大量の設備を抱える企業では、設備の移動や引っ越しに対するコストがかなり大きくなってしまいます。 また、登記変更などの手続も多数あるため、移転前後は経営者は多忙を強いられると考えておきましょう。
イニシャルコストを抑えたい場合、まずは従業員数名単位で異動をさせて、地方での雇用も短期間ではなく数年を見据えて計画的に行うなどの対策が有効となります。
企業の地方移転におけるメリット・デメリットをわかりやすく解説しましたが参考になりましたか?
2015年から国が促進してきた企業の地方移転ですが、新型コロナウイルスの流行によって大企業が従業員千人以上の異動を計画するなどの動きもあり、今まさに大きな注目を浴びています。

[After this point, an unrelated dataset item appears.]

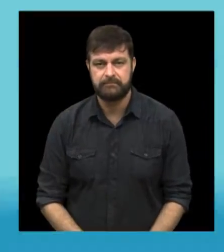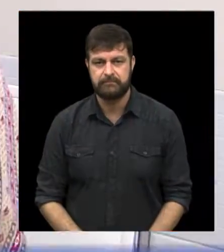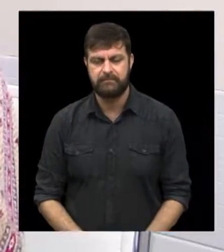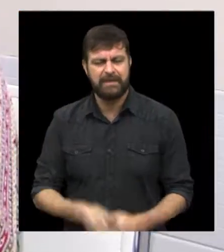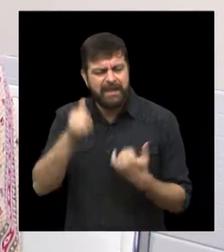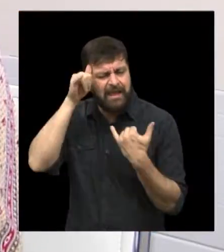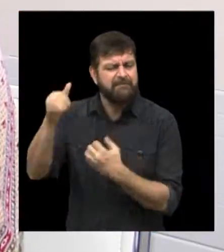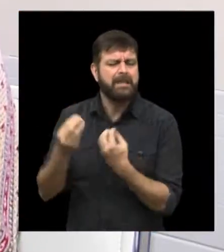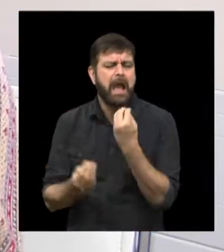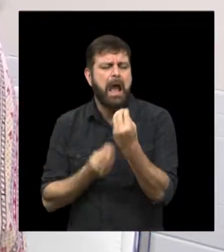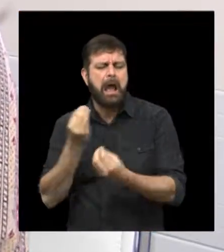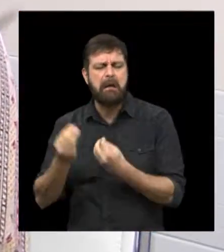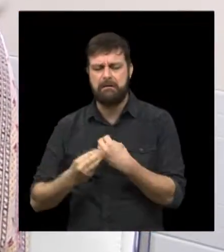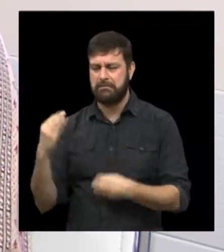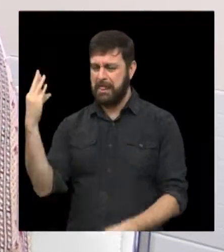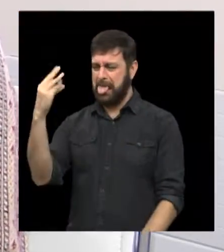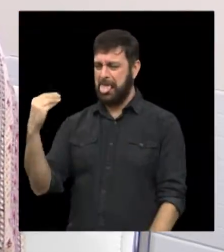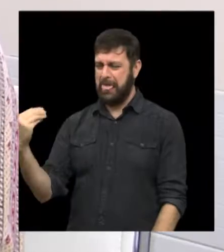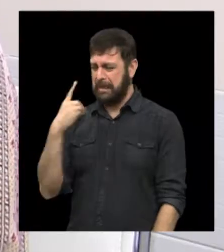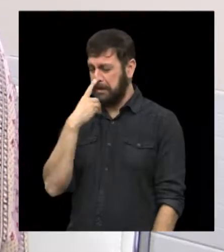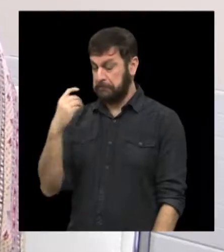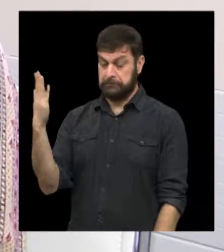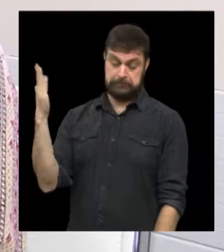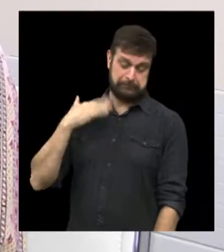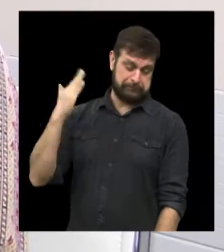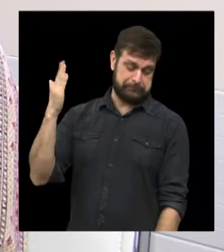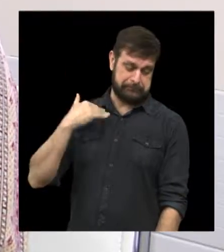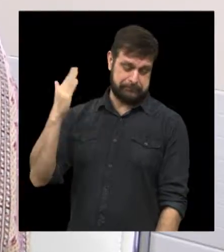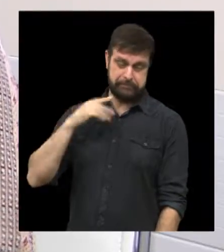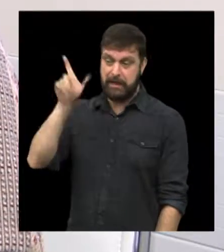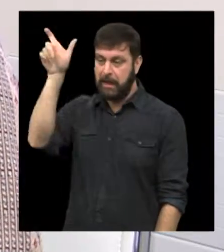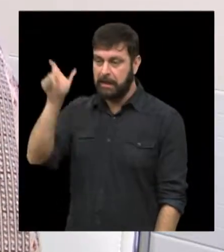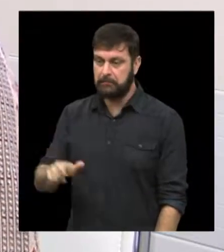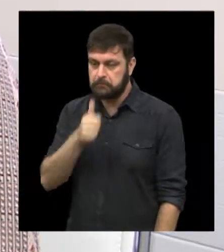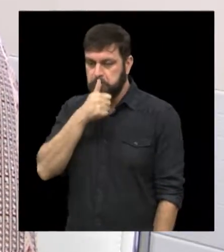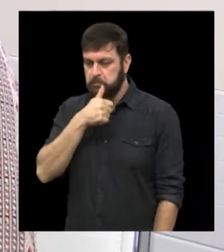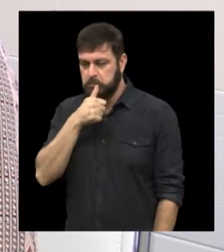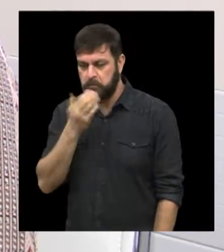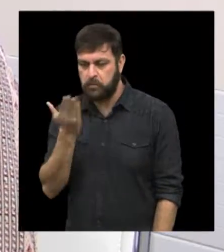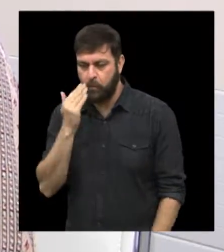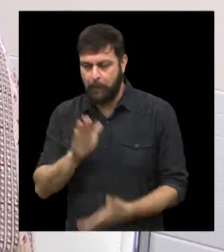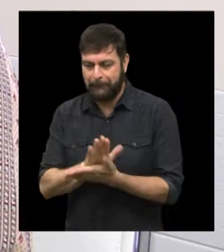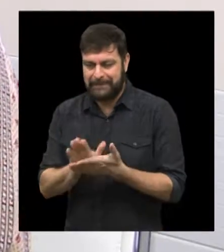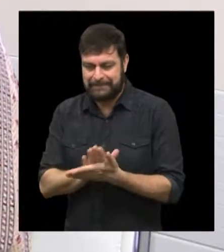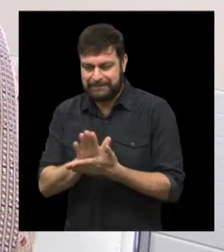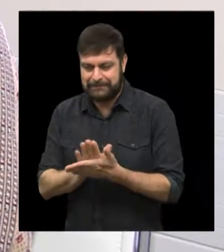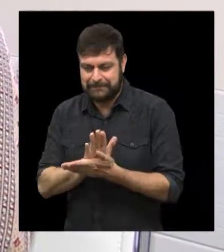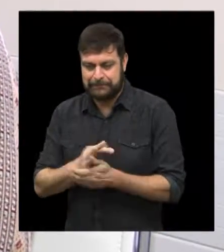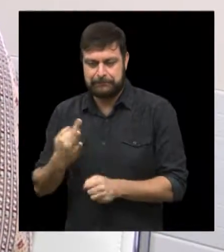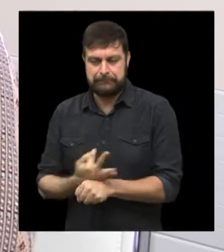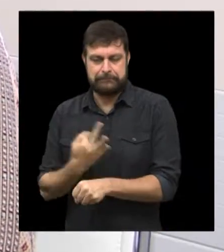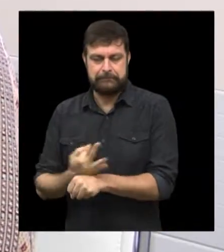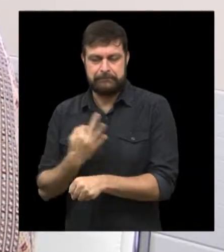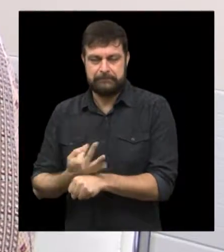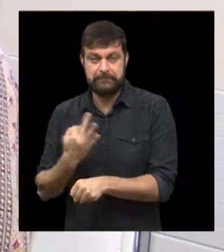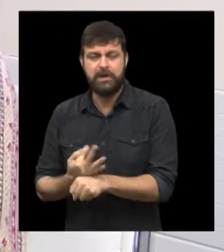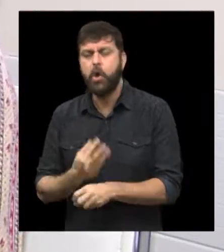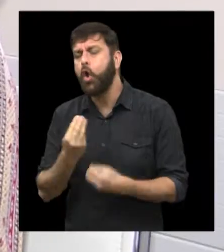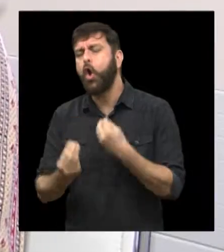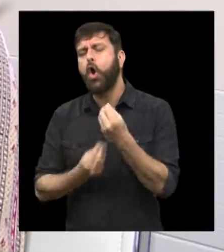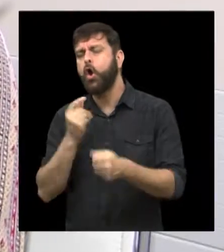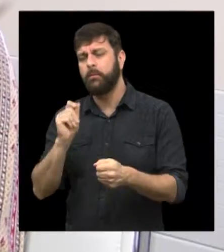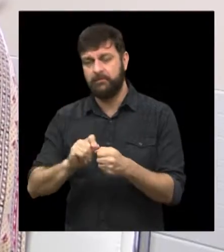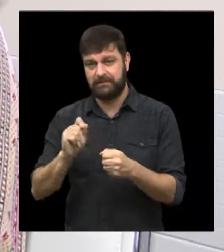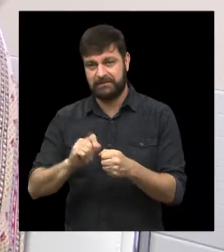Para evitar esse mau hábito decorrente de muito tempo sem comer, muito tempo em jejum,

本社機能を地方に移転した企業は、条件を満たすことで地方拠点強化税制の対象となり、オフィス減税や雇用促進税制を受けられるといった大きなメリットが生まれます。
地方移転における最大のメリットはさまざまなコストを削減できることであり、将来的に大きな成長を目指している企業にとっては追い風となることでしょう。
地方移転のメリットは企業にだけはなく従業員にももたらされます。
都会ではなかなか味わえない自然が豊かな環境で家族とのんびり暮らせる、都会の人混みから解放されて通勤時間が短縮されることで自由な時間が生まれるなど、新生活への期待は膨らむことでしょう。
今後、本社の地方移転を計画されている経営者は、自社で利用できる優遇税制や地方自治体による支援をしっかりと把握し、尚且大切な従業員を失わないようにケアを怠らないようにしましょう。